Prompt | Update the data below by replacing "reply like" with "answer like" wherever it appears, leaving everything else unchanged. Leave the pictures out of your answer.

- - - - -

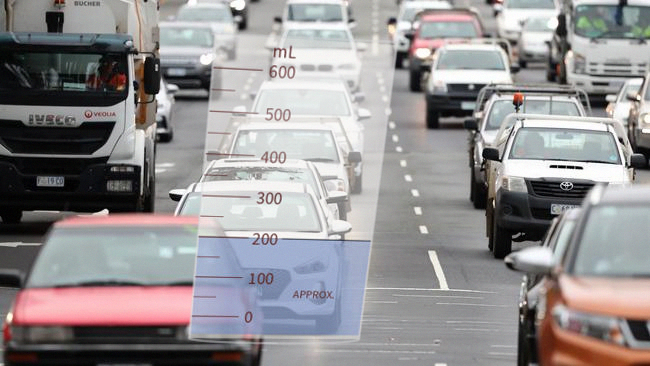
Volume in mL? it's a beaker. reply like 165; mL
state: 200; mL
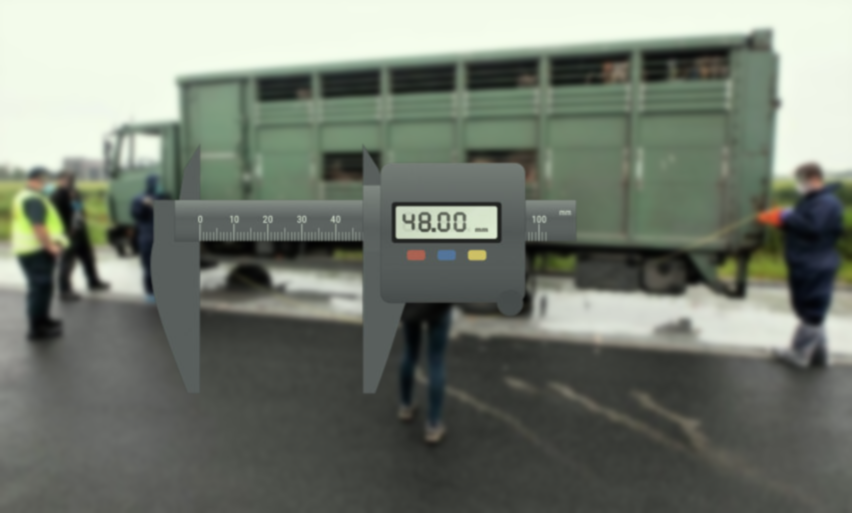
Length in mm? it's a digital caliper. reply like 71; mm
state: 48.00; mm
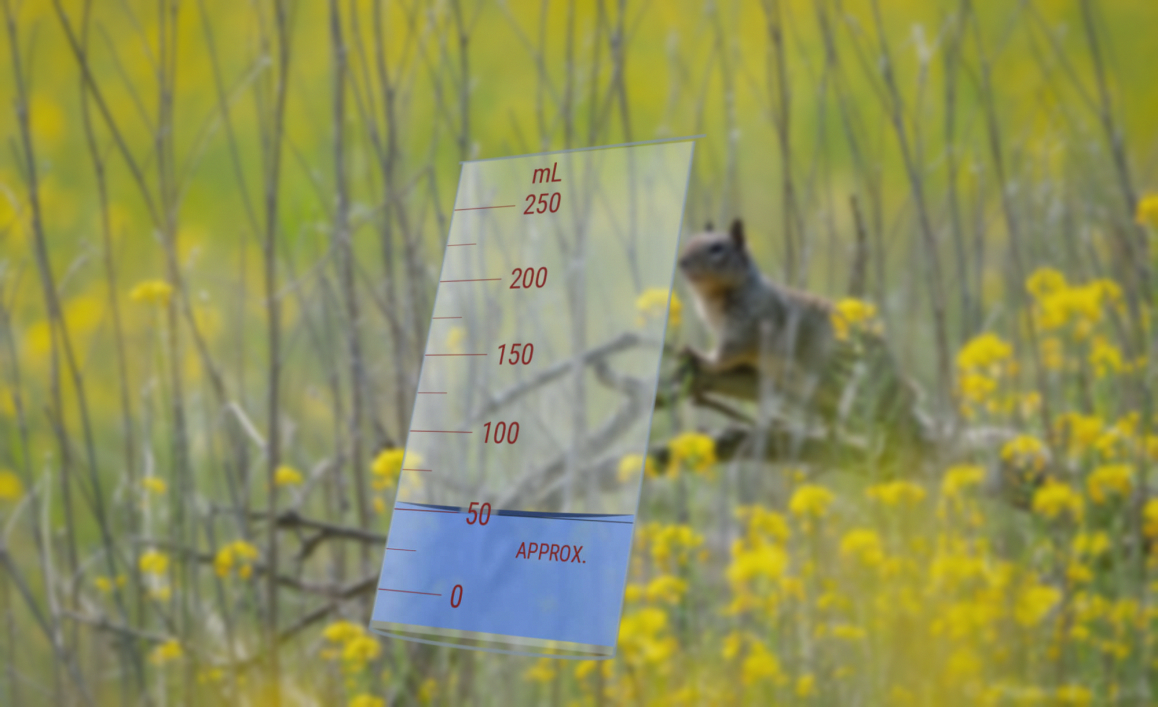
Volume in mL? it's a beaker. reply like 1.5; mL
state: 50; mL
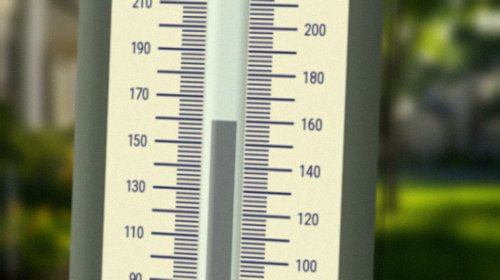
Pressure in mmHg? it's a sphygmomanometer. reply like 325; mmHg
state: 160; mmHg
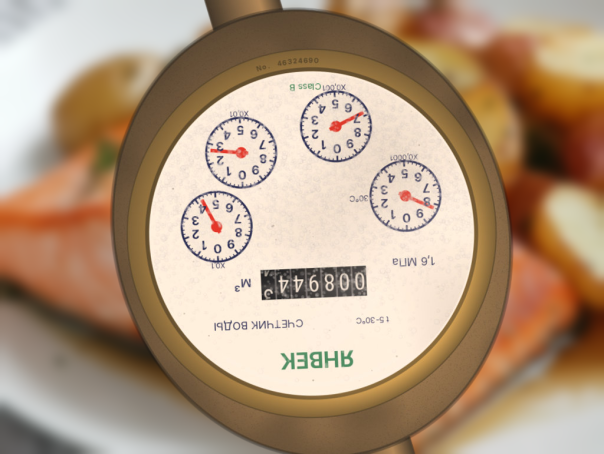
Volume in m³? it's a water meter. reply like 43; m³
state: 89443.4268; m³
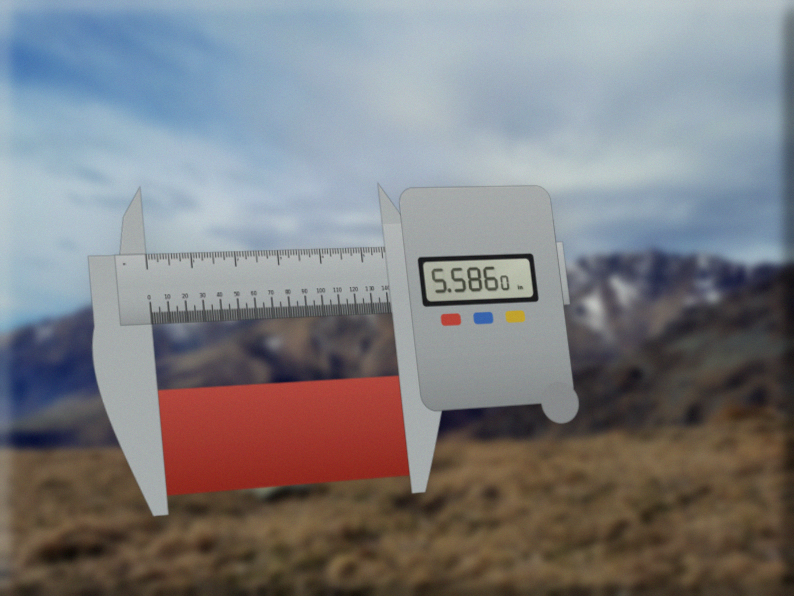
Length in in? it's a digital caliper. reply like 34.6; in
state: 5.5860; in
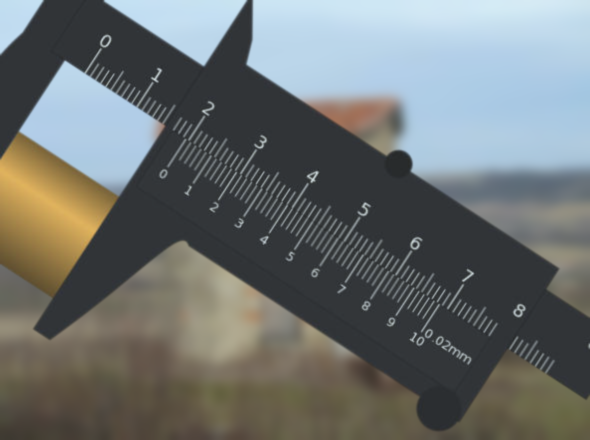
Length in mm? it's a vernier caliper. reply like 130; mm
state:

- - - - -

Answer area |
Volume in mL? it's a beaker. answer like 165; mL
state: 200; mL
Length in mm? it's a digital caliper. answer like 71; mm
state: 48.00; mm
Volume in mL? it's a beaker. answer like 1.5; mL
state: 50; mL
Pressure in mmHg? it's a sphygmomanometer. answer like 325; mmHg
state: 160; mmHg
Volume in m³? it's a water meter. answer like 43; m³
state: 89443.4268; m³
Length in in? it's a digital caliper. answer like 34.6; in
state: 5.5860; in
Length in mm? it's a vernier caliper. answer like 130; mm
state:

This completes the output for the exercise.